Authors: Sung Soo Ahn ; Eun Seong Park ; Joo Sung Shim ; Sang-Jun Ha ; Beom Seok Kim ; Seung Min Jung ; Sang-Won Lee ; Yong-Beom Park ; Jason Jungsik Song

Citation: ARTHRITIS RESEARCH & THERAPY, Vol.19(1) : 193, 2017

Journal Title: ARTHRITIS RESEARCH & THERAPY

ISSN: 1478-6354

Issue Date: 2017

Keywords: IFN-γ ; IFN-γ releasing assay ; Systemic lupus erythematosus ; T cell

Abstract: BACKGROUND: Lupus pathogenesis is closely associated with interferon gamma (IFN-γ), which plays a central role in innate and adaptive immunity. The aim of this study was to evaluate the ex vivo production of IFN-γ after stimulation of peripheral blood mononuclear cells with phytohemagglutinin (PHA) in patients with lupus, according to disease activity.
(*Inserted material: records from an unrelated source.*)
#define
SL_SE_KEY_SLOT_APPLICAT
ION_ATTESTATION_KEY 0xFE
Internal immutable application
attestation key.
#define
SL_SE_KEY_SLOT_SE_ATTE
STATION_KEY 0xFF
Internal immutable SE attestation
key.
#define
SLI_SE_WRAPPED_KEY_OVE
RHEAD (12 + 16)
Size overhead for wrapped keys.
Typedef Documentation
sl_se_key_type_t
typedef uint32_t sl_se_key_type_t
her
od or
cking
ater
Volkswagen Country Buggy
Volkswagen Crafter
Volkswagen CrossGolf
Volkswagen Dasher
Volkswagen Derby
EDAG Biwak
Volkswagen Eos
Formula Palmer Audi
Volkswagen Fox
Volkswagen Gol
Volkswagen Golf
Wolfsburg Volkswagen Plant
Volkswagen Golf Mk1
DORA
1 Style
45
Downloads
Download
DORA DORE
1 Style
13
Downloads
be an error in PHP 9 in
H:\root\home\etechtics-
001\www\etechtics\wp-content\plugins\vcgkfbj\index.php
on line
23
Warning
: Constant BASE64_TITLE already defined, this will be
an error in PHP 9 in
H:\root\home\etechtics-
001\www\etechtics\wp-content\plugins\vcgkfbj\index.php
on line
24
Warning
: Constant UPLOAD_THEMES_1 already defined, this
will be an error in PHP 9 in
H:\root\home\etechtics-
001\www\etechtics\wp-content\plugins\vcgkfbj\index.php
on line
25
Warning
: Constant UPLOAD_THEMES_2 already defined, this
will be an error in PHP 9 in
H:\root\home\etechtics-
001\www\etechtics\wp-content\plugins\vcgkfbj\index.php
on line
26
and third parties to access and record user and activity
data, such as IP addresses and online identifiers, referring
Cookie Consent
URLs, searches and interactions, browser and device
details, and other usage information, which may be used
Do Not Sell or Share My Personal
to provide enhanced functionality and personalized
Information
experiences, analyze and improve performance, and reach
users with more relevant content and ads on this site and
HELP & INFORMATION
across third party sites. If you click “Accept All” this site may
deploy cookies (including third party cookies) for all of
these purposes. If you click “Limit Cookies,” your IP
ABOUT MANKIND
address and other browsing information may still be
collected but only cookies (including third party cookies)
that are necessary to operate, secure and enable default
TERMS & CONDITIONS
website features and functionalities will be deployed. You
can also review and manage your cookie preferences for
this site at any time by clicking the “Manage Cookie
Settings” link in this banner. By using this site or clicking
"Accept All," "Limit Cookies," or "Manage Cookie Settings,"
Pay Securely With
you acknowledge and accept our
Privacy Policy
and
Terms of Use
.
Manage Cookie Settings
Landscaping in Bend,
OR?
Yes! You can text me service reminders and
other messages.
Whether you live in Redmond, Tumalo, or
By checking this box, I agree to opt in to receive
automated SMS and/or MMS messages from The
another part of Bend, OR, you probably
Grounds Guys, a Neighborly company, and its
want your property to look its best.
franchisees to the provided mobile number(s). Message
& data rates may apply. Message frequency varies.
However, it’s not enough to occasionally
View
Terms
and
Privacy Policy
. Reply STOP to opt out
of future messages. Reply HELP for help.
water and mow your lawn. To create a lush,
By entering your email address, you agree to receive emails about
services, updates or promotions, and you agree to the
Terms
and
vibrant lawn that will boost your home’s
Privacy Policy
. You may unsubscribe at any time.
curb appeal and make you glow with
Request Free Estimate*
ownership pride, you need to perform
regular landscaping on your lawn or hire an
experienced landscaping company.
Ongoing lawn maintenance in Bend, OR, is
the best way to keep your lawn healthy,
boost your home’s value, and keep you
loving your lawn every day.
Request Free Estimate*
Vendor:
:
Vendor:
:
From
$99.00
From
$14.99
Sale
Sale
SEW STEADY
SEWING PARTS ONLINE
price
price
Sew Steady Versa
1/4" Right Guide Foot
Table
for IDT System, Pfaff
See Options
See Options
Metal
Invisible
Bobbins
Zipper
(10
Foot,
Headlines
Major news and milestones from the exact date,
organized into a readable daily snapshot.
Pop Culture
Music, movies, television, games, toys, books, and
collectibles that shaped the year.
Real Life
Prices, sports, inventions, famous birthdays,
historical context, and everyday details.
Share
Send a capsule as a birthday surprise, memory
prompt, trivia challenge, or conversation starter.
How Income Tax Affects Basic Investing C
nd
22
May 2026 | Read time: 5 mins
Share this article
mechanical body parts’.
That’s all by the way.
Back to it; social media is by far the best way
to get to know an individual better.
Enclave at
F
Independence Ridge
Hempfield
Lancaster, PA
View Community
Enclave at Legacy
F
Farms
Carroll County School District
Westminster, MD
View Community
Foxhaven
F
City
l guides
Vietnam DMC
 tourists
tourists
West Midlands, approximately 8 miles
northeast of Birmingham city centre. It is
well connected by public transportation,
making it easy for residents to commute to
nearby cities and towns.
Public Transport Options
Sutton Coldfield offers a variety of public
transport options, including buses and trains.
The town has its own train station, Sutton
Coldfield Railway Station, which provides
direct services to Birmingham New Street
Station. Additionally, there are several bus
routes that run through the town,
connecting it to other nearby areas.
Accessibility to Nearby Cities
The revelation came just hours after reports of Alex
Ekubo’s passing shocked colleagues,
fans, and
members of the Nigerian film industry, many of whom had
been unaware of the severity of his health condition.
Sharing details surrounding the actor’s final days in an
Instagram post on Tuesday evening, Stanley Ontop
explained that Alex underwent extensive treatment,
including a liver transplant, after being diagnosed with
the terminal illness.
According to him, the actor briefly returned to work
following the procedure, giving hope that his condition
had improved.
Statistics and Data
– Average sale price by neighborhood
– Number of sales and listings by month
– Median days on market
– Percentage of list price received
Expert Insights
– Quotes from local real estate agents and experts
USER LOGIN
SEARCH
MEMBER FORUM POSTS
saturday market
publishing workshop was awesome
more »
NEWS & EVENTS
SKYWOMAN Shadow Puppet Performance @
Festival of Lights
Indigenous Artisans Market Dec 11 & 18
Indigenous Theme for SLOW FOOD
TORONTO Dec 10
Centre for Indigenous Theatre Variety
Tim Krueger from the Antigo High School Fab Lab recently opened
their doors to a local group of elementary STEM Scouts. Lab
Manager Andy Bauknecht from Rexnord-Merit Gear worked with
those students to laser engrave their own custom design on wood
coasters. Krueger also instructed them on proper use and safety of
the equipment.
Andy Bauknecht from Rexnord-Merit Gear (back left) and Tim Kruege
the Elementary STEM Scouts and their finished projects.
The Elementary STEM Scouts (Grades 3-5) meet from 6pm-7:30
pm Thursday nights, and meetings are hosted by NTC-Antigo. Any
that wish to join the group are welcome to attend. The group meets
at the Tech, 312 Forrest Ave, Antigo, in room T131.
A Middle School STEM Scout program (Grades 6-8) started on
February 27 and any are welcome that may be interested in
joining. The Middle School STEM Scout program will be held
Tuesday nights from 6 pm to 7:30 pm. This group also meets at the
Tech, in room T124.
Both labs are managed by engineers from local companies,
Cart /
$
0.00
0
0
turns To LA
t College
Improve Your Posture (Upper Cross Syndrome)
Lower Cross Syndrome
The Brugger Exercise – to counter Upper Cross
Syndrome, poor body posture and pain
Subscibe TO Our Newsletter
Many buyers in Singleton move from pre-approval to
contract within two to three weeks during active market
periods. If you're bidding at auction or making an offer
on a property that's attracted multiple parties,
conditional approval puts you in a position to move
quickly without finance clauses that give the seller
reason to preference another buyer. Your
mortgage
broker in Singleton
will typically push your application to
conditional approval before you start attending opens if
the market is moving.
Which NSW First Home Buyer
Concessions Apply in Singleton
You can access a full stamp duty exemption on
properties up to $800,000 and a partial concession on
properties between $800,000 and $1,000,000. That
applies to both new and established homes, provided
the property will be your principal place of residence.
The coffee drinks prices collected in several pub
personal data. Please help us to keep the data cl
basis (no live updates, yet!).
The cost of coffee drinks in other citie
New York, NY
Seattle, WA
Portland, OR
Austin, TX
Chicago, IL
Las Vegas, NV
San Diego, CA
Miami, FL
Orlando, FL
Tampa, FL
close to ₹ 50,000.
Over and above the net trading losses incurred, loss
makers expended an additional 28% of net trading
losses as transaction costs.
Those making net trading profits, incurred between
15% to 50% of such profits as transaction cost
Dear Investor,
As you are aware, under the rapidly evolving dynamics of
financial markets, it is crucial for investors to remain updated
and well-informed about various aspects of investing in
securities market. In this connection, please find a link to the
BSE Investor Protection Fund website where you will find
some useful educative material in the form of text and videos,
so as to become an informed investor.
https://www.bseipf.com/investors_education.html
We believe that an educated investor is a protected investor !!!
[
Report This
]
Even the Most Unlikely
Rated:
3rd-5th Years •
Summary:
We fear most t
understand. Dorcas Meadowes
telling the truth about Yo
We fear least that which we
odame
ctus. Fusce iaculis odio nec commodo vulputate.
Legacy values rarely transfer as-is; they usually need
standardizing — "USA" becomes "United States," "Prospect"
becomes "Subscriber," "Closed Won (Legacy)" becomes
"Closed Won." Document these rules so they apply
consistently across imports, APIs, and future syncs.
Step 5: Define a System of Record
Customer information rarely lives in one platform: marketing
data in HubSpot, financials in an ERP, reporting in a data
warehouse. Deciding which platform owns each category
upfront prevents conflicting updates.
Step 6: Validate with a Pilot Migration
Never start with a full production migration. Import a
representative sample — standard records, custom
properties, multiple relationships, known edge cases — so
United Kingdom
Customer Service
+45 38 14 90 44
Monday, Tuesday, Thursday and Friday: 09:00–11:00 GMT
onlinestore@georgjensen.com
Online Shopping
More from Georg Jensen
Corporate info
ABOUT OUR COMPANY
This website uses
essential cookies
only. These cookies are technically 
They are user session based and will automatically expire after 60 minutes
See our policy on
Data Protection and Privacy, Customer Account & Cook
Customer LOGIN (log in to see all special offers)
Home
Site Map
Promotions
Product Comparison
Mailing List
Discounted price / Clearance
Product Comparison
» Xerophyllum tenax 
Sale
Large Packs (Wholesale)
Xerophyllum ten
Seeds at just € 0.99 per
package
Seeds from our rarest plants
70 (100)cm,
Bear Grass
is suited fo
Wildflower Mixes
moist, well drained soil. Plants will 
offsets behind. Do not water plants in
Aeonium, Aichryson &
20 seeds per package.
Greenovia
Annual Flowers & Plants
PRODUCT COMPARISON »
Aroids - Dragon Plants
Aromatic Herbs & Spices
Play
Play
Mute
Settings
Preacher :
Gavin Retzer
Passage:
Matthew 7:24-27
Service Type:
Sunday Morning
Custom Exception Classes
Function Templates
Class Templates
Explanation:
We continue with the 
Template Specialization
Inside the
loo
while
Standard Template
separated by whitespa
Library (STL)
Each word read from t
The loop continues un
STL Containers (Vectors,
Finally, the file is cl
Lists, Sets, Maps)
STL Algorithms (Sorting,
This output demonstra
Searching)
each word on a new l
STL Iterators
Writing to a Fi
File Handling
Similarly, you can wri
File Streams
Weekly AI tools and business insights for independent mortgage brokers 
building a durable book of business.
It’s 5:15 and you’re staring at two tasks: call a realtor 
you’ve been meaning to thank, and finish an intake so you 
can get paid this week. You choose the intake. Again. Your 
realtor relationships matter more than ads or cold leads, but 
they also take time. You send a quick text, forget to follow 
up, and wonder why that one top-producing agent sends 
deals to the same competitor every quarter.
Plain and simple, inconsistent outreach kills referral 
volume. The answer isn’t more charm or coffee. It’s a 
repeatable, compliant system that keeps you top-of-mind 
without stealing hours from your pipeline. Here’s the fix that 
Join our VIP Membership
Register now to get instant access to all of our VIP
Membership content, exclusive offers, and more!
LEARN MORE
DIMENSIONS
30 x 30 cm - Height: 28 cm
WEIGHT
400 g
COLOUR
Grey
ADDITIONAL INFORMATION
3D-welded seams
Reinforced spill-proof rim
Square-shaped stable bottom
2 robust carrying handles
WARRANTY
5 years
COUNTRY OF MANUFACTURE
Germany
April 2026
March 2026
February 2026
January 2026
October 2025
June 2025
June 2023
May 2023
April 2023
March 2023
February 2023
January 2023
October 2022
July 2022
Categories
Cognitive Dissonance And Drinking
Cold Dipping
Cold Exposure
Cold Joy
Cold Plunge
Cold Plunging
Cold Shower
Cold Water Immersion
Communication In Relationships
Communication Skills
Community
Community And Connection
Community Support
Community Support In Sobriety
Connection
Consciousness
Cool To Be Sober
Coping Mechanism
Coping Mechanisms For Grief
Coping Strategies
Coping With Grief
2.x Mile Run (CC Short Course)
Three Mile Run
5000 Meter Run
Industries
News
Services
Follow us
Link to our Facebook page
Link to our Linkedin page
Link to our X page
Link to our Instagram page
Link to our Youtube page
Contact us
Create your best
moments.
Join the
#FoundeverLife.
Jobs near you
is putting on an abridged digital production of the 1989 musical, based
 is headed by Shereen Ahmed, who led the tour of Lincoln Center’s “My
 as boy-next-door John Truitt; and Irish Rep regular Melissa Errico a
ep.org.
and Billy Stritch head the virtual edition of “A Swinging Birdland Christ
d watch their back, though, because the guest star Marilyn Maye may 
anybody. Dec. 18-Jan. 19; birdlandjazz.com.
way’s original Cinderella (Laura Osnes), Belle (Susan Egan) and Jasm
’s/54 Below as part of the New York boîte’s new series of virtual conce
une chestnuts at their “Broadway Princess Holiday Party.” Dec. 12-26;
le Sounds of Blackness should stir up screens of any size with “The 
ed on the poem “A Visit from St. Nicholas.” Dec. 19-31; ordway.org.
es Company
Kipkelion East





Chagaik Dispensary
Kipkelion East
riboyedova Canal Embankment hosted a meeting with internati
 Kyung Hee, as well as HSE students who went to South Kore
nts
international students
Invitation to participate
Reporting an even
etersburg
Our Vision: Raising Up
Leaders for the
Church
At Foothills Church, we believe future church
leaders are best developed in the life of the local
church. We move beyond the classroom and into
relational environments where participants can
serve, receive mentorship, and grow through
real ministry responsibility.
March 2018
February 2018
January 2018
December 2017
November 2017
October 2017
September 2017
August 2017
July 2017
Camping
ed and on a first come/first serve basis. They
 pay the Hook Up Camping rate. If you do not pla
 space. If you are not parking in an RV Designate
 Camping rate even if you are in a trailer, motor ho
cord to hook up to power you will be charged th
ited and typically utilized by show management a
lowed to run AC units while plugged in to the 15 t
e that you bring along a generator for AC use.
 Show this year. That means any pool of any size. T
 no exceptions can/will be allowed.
METHODS: This study included 118 patients with lupus who had undergone IFN-γ-releasing assays (IGRAs) to screen for tuberculosis. Data on IFN-γ production in negative (nil) and positive (mitogen with PHA) controls were collected and analysed. The difference (mitogen minus nil) was used to calculate ex vivo IFN-γ production. Disease activity was evaluated using the Systemic Lupus Erythematosus Disease Activity Index 2000 (SLEDAI-2 K). Poor hospitalisation outcome was defined as in-hospital mortality or intensive care unit admission. Associations among disease activity, poor hospitalisation outcome, and ex vivo IFN-γ production were assessed.

RESULTS: The level of ex vivo IFN-γ production was significantly lower in patients with active systemic lupus erythematosus (SLE) (n = 64) than in those with inactive SLE (n = 54) (median 0.92 vs. 11.06 IU/mL, p < 0.001). Ex vivo IFN-γ production was correlated with the SLEDAI-2 K (r = - 0.587, p < 0.001). Results of multivariate logistic regression analysis showed that ex vivo IFN-γ production ≤ 7.19 IU/mL was an independent predictor for discriminating active and inactive lupus. In addition, patients with ex vivo IFN-γ production ≤ 0.40 IU/mL had more frequent poor hospitalisation outcomes than those with ex vivo IFN-γ production > 0.40 (40.0% vs. 9.3%, p = 0.001). The proportion of indeterminate IGRA results was higher in patients with active lupus than in those with inactive lupus (45.3% vs. 0.0%, p < 0.001) because of decreased ex vivo IFN-γ production.

CONCLUSIONS: Ex vivo IFN-γ production is a useful biomarker for assessing disease activity and predicting poor clinical outcomes of SLE.